Putins „Einiges Russland“ tagt in Moskau – und bietet eine Bühne für den Machtpoker um das Präsidentenamt.

Das hat es selbst zu Zeiten der Sowjetunion nicht gegeben: Parteitage mit mehr als 10 000 Teilnehmern. So viele Russen aus allen Landesteilen reisen zum zweitägigen Wahlspektakel von „Einiges Russland“, der Machtbasis von Russlands Premier Wladimir Putin, nach Moskau an. Auch die Kosten sind immens, auf 90 Millionen Rubel, gut zwei Millionen Euro, kam die Tageszeitung „Iswestija“, als sie die einzelnen Posten der Kalkulation für den Parteitag addierte. Das Blatt berief sich dabei auf den Cheforganisator diverser Parteitage der Kommunisten in der Sowjetära. Doch die hatten damals maximal 5000 Teilnehmer – so viel fasst der Kongresspalast im Kreml – zu beköstigen, unterzubringen und vom Hotel zum Tagungsort zu kutschieren. Die logistischen Herausforderungen vor die ihn „Einiges Russland“ nun im Ausstellungszentrum „Gostinny dwor“ stellt, sind ungleich größer.

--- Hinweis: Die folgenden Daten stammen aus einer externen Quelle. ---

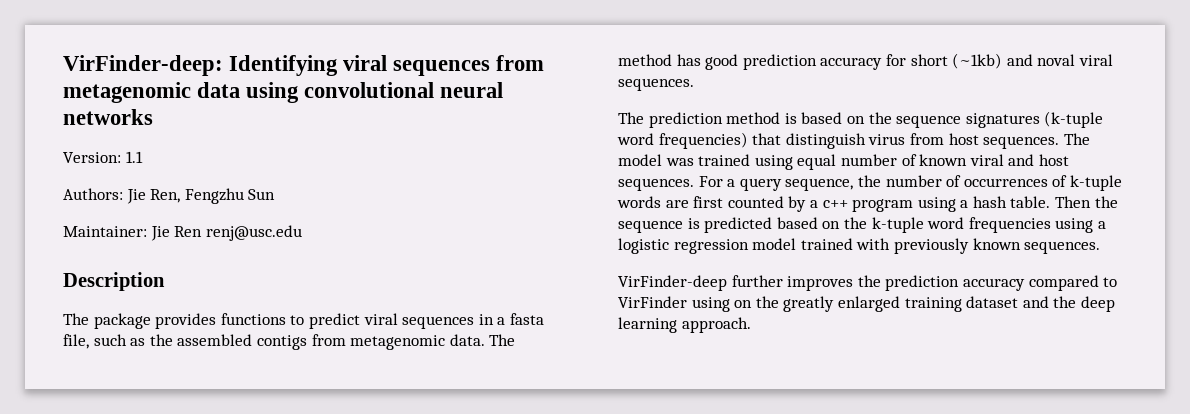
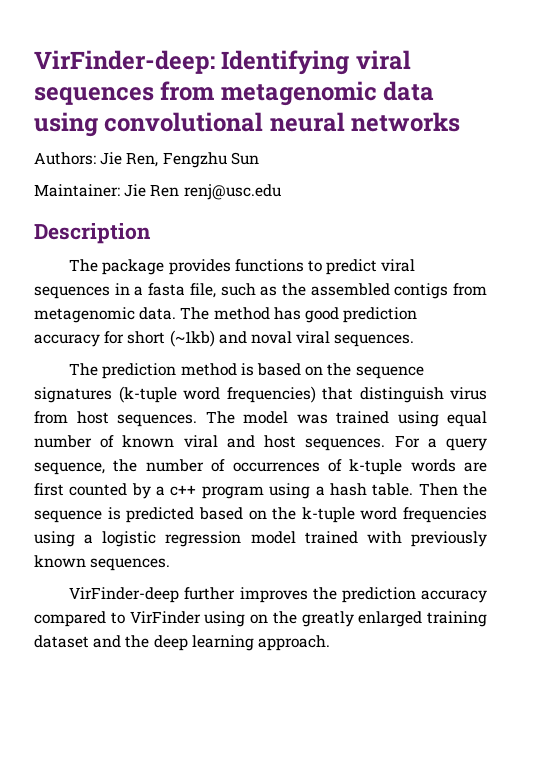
[63,151,143,163] // Version: 1.1 -> (461, 122) none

Doch es geht auch um viel, um die Frage nämlich, wer der nächste Herrscher im Kreml sein wird. An diesem Samstag könnten bereits die Weichen für die Präsidentschaftswahlen in sechs Monaten gestellt werden. Die Frage lautet: Will Putin zurück in den Präsidentensessel oder kann Amtsinhaber Dmitri Medwedew seinen Platz behalten? Beide werden auf dem Parteitag reden. Die endgültige Entscheidung dürfte allerdings erst fallen, wenn feststeht, wie „Einiges Russland“ bei den Duma-Wahlen am 4. Dezember abgeschnitten hat. Bei einem schlechten Ergebnis dürfte Putin verzichten. Allerdings könnte er Medwedew, dem Putin schon im Sommer mangelnden Rückhalt bei den Business-Eliten attestierte, dann immer noch mit einem anderen Herausforderer konfrontieren. Denn Putins Gefolgschaft sieht durch die vorsichtige Reformpolitik Medwedews ihre Pfründe bedroht – in deren Loyalität jedoch sehen politische Beobachter die tragende Säule des straff zentralistisch organisierten Staatsmodells, das Putin Russland verpasste, kaum dass Boris Jelzin ihn im August 1999 zum Regierungschef und damit zum Nachfolger erhöhte.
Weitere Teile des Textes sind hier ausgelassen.